The records:
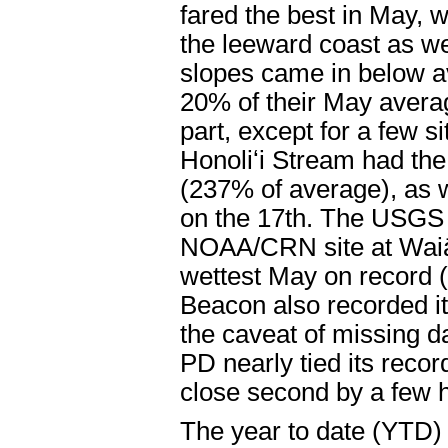
fared the best in May, w
the leeward coast as we
slopes came in below av
20% of their May averag
part, except for a few 
Honoliʻi Stream had the
(237% of average), as we
on the 17th. The USGS
NOAA/CRN site at Waiāk
wettest May on record 
Beacon also recorded it
the caveat of missing d
PD nearly tied its reco
close second by a few 
The year to date (YTD) 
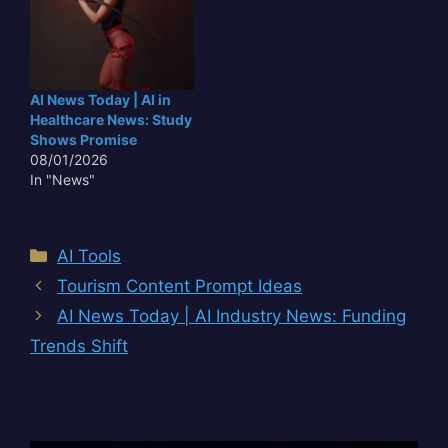
AI News Today | AI in
Healthcare News: Study
Shows Promise
08/01/2026
In "News"
Categories
AI Tools
Tourism Content Prompt Ideas
AI News Today | AI Industry News: Funding
Trends Shift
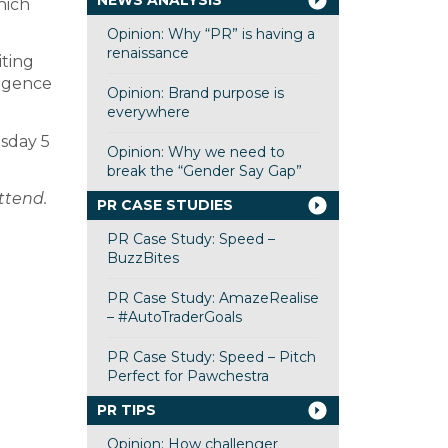
NEWS ANALYSIS
hich
Opinion: Why “PR” is having a
renaissance
ting
ligence
Opinion: Brand purpose is
everywhere
sday 5
Opinion: Why we need to
break the “Gender Say Gap”
attend.
PR CASE STUDIES
PR Case Study: Speed –
BuzzBites
PR Case Study: AmazeRealise
– #AutoTraderGoals
PR Case Study: Speed – Pitch
Perfect for Pawchestra
PR TIPS
Opinion: How challenger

Assignment: Each line that contains "Study" is to be copied from the listing above.

Response box:
Healthcare News: Study
PR Case Study: Speed –
PR Case Study: AmazeRealise
PR Case Study: Speed – Pitch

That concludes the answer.